Several stars noted the importance of the film's themes, at a moment when immigration dominates political debate.
Just this week, Florida's governor, Ron DeSantis, flew planeloads of immigrants across the country to California, in a bid to tout his tough stance on the issue ahead of next year's presidential election.
"It is very timely in our world today... If everybody can watch this movie, please, we need it," del Carmen told AFP.
The message is "a very prescient one for the times we're in," said co-star Wendi McLendon-Covey.
- Pixar pressure -
The film also comes at a critical time for Pixar, a subsidiary of entertainment behemoth Disney since 2006.
By its own high standards, the all-conquering studio behind classics like "Toy Story," "Finding Nemo" and "Up" has had a rough few years.
Its last original, non-franchise movie to hit big screens, 2020's "Onward," launched and swiftly vanished as Covid shuttered theaters. Its next few titles were sent straight to the Disney+ streaming platform.
Pixar returned to cinemas last summer with "Lightyear," but the "Toy Story" spin-off flopped, and its director was among 75 Pixar employees laid off last week amid wider Disney job cuts.
Meanwhile, rival animation studios are flourishing in the post-pandemic era.
Sony's "Spider-Man: Across the Spider-Verse" is currently atop the box office charts, while Universal's Super Mario video game adaptation is this year's biggest film to date, grossing $1.3 billion.
Even last year's best animation Oscar, traditionally dominated by Pixar, went to Netflix and Guillermo del Toro's dark version of Pinocchio.
So it is no surprise that the Disney-owned studio is throwing everything at "Elemental."
"I think it's important... if you have any reason at all, to step out of your house, to go to a theater, and be entertained, it would be this Pixar movie," said del Carmen, who previously co-directed "Inside Out."
- 'Sacrifices' -
The film even received a glitzy world premiere in Cannes, where it closed last month's festival.
Based on early reviews from the festival, the movie scored just 68 percent on Rotten Tomatoes -- the joint-lowest for any Pixar movie except "Cars 2."
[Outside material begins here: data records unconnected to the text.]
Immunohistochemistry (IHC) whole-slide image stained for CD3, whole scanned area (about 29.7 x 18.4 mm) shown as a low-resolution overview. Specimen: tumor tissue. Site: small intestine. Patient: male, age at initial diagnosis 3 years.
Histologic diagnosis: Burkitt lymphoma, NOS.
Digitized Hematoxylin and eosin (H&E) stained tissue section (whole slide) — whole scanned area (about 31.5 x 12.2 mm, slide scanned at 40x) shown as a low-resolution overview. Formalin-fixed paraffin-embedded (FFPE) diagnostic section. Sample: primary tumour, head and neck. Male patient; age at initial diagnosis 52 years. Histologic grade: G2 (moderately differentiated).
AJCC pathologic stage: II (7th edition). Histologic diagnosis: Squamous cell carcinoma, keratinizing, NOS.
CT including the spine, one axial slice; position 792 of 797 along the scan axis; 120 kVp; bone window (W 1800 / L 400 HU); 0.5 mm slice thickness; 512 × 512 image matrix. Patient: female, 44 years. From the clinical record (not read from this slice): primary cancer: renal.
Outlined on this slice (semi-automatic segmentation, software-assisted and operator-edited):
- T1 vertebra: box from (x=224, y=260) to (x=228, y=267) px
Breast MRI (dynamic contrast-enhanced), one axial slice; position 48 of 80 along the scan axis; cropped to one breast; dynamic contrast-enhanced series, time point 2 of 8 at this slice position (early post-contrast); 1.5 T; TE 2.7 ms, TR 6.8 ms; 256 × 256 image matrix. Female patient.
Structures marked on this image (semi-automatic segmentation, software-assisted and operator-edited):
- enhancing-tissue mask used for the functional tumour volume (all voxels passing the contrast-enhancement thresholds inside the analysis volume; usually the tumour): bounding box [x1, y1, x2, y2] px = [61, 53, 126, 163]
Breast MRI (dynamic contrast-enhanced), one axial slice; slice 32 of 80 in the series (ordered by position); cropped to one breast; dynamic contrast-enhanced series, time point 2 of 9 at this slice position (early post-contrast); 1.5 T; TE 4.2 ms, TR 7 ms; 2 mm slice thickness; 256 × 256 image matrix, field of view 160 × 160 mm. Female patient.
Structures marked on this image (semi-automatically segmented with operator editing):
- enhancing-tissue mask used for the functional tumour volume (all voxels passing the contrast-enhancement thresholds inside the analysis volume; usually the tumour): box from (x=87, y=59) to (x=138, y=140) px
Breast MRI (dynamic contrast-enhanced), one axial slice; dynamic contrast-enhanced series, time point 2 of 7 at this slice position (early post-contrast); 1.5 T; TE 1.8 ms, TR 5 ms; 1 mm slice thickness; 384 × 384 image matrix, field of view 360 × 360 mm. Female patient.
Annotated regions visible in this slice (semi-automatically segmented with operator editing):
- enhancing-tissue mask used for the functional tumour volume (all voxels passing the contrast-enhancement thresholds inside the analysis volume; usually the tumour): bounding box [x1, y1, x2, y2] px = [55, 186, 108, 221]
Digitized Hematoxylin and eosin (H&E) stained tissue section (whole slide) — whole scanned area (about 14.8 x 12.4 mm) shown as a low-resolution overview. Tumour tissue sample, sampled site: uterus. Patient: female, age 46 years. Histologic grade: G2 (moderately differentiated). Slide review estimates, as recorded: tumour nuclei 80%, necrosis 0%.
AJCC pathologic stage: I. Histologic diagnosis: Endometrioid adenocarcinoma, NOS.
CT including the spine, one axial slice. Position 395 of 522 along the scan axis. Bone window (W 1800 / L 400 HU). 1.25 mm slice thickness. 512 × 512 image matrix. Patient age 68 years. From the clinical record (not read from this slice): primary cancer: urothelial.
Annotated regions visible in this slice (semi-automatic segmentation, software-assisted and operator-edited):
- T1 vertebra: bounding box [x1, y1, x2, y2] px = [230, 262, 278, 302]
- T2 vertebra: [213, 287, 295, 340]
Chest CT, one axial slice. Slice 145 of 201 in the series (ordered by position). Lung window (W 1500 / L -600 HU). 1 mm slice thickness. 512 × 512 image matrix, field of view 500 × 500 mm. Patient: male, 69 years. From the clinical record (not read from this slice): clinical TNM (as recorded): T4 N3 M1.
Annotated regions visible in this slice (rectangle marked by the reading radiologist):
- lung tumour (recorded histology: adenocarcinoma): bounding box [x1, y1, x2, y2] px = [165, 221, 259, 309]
But Pixar executives will be hoping audiences warm to the film, which has drawn praise for its innovative rendering of water and fire characters.
And for its director Peter Sohn, "Elemental" is also a deeper, personal story about the sacrifices made by immigrants.
The son of a Korean couple who moved to New York before he was born, Sohn previously directed Pixar's 2015 animation "The Good Dinosaur."
When he returned to his native Bronx for a talk on that film, he welled up seeing his proud parents in the audience, and the seed for his next movie was planted.
"This whole film started off with this moment where, as an adult, I got to thank my parents for the sacrifices that they made," he told AFP.
"They're immigrants from another country and they came here with nothing. As an adult, I have grown to appreciate them, until anytime I think about it, I'm crying."
"This whole movie has been about that appreciation."